THE DAY ON WHICH A MAN DIES
Chicago 2007
Tennessee Williams' meditation on the death of Jackson Pollock

2008 Chicago - East Hampton, NY - Provincetown
The Day on Which a Man Dies was written by Tennessee Williams at the height of his public success (1957-59) and kept by the author in reserve. The action in the text is a lover's quarrel. The main characters are The Man, an acclaimed painter now mocked for his new technique of applying paint with spray-guns; The Woman, the painter's sharp-tongued companion for eleven years, who has lost faith in him and lost faith in his work. The man and woman argue violently, make up, make love, and betray each other. Written at the time Williams began psychoanalysis (with dubious results) the text dramatizes his fear of having lost the source of inspiration. The distraught painter clasps his hands violently to either side of his head and whistles for his lost visions as if they were runaway dogs. The Man's suicide follows soon after. The ceremony of dying has him crashing and crawling through three increasingly larger paper screens on which the Woman's body has been painted.

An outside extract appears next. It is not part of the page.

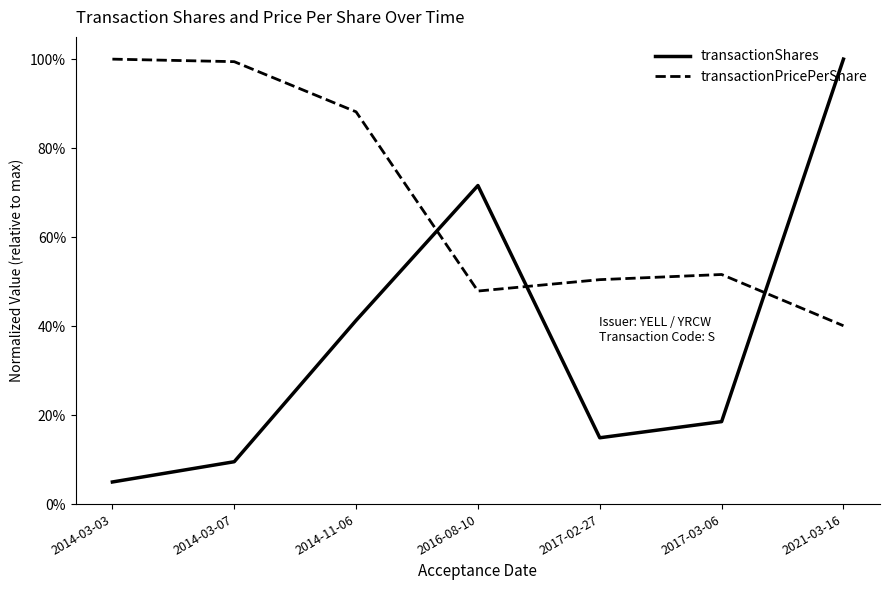

What are all the series names shown in the legend?

transactionShares, transactionPricePerShare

Williams subtitled the text An Occidental Noh Play. Noh plays are ghost plays, and the ghost evoked in Williams' play is Jackson Pollock. Pollock's pursuit of new forms beyond the safety of convention represented for Williams a stage-worthy image of a romantic artist – writer or painter – damned for pursuing his visions. Williams gave credit to Tony Smith's stories of Jackson Pollock in his last weeks as the germ of the idea for Day. Pollock and Williams were friends since 1940.
Yukio Mishima, the Japanese author of voluptuous excess and precision, also haunts this text. It was Mishima's "modern Noh plays" and a 1959 visit by Williams to Mishima in Tokyo that lent the playwright a dramatic form with which to embody self-willed damnation. For The Day on Which a Man Dies Williams created a third role – a wry Mishima stand-in – who reflects on sex as power while explaining how Japanese and Western suicides differ, subjects that fascinated Mishima. A shape-shifting stage servant completes the cast, whose role of self-effacing enabler is taken from the conventions of Kabuki.
Williams also seems to have been aware of the Japanese art movement known as Gutai. In Williams' stage directions for The Day on Which a Man Dies , as in Gutai art , paintings are created and destroyed in the course of a performance, the bodies of the performers are painted, and the setting is made of paper.
Following Mishima's own suicide in 1971 Williams attempted to re-write Day to include references to Mishima and current politics . The 1959 text is more focused, and cataloged in Williams' handwriting as "finished.” The world premiere of the 1959 text of The Day on Which a Man Dies took place in Chicago in February 2008 at Links Hall, directed and designed by David Kaplan. The 1959 text was published by New Directions in late spring of 2008.